Can you please paste the error when spawning a VM? Any root cause done to understand what is the issue?
Assaf We are Verifying right now RHOS 10 upgrade to 11 with direct PASS OVS-2.5.14 to 2.6.10 Workarounds decreased to few lines.. Once we will have SUCCESS we will retry and update
We have verified direct upgrade OSPd10 -> OSPd11. Using the following updated guide: https://gitlab.cee.redhat.com/mandreou/OSP10-OSP11-Upgrade/blob/master/README.md with post-install.yaml: https://github.com/krsacme/tht-dpdk/blob/master/post-install-update.yaml Thanks.
ANjali, This BZ needs to be assigned to the engineer who fixed the selinux issue. He would update the BZ with the right version info and QA can close it. I think Eyal has already closed it. Can you please re-assign to move this BZ to closure. Regards Vijay.
So today I hit the same exact problem described in #c1 and took the sosreports [1] of all the nodes of the overcloud. The deployment is a composable one, and the machine that hit the error is overcloud-controller-0, so the sosreport to take a look at is sosreport-controller-0.localdomain-20170525102419.tar.xz. [1] http://file.rdu.redhat.com/~rscarazz/BZ1437554/
I forgot to add that this issue is a race, I deployed several times on the same exact environment without hitting the issue, so I can't say how this is reproducible.

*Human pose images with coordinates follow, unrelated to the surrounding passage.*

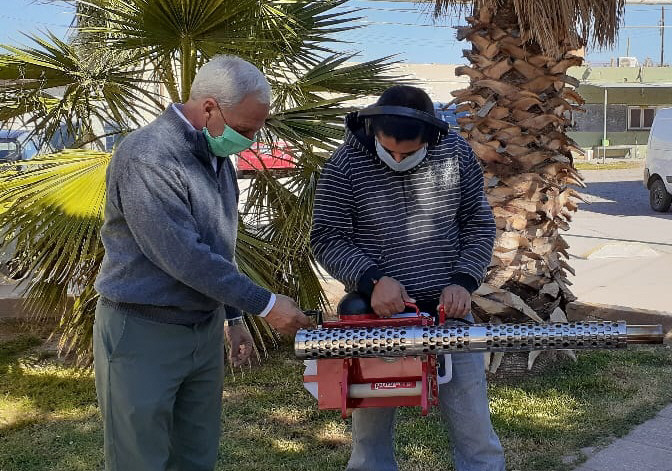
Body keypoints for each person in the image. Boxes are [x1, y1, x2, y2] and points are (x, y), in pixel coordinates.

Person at [93, 55, 311, 471]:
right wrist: (263, 304)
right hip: (142, 331)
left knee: (196, 456)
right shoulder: (147, 156)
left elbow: (218, 246)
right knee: (138, 459)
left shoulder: (216, 156)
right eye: (245, 129)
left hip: (202, 330)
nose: (250, 138)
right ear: (210, 107)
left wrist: (231, 317)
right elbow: (183, 256)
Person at [311, 85, 506, 471]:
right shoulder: (344, 164)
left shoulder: (456, 154)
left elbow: (479, 224)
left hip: (447, 315)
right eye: (390, 149)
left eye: (408, 152)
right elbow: (327, 238)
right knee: (369, 443)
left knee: (475, 432)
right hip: (375, 318)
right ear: (373, 131)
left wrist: (464, 281)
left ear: (430, 137)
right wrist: (371, 279)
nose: (397, 158)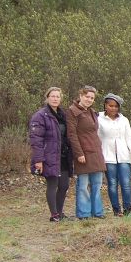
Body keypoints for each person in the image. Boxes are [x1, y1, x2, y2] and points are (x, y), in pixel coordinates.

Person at [29, 87, 73, 222]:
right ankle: (53, 214)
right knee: (53, 185)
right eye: (52, 96)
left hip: (63, 156)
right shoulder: (40, 116)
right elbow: (36, 140)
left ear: (61, 99)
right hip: (49, 156)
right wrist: (38, 160)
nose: (55, 99)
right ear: (47, 98)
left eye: (57, 96)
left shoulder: (63, 115)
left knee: (64, 185)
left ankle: (59, 212)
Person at [66, 85, 106, 220]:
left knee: (97, 183)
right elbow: (72, 135)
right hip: (83, 152)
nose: (89, 99)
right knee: (83, 185)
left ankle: (97, 211)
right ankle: (84, 213)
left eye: (92, 98)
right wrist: (79, 154)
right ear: (81, 96)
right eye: (87, 97)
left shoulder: (91, 112)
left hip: (96, 152)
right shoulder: (72, 111)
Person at [97, 93, 131, 217]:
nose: (113, 108)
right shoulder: (98, 118)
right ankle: (116, 209)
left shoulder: (124, 119)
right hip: (107, 155)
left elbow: (128, 137)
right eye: (111, 106)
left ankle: (127, 209)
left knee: (125, 183)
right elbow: (97, 137)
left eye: (116, 106)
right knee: (112, 184)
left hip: (123, 155)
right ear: (105, 105)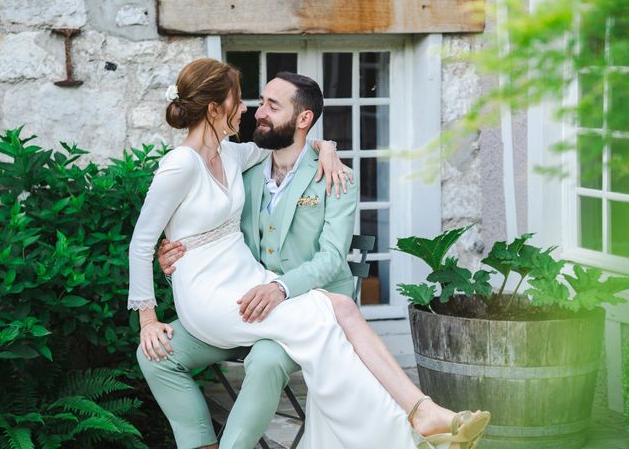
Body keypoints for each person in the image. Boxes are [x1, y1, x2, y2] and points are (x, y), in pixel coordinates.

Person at [129, 58, 490, 449]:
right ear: (216, 109)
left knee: (322, 323)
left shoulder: (236, 158)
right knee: (337, 312)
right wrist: (149, 315)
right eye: (249, 101)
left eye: (271, 104)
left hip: (258, 295)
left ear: (302, 119)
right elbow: (147, 241)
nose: (254, 110)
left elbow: (329, 255)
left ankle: (415, 424)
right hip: (226, 301)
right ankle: (416, 422)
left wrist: (327, 146)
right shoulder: (197, 165)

(In reply to Raoul Scarazzini from comment #7) > So today I hit the same exact problem described in #c1 and took the > sosreports [1] of all the nodes of the overcloud. > The deployment is a composable one, and the machine that hit the error is > overcloud-controller-0, so the sosreport to take a look at is > sosreport-controller-0.localdomain-20170525102419.tar.xz. > > [1] http://file.rdu.redhat.com/~rscarazz/BZ1437554/ The comment c1 is wrongly posted on this BZ, whereas the comment c1 is supposed to be in https://bugzilla.redhat.com/show_bug.cgi?id=1438608
Oh I see, I reopened that bug. Thanks.
Eyal, Is there anything open on this BZ?
Hi Saravanan, No from my point of view, this issue was fixed with selinux and socket directory. Thanks.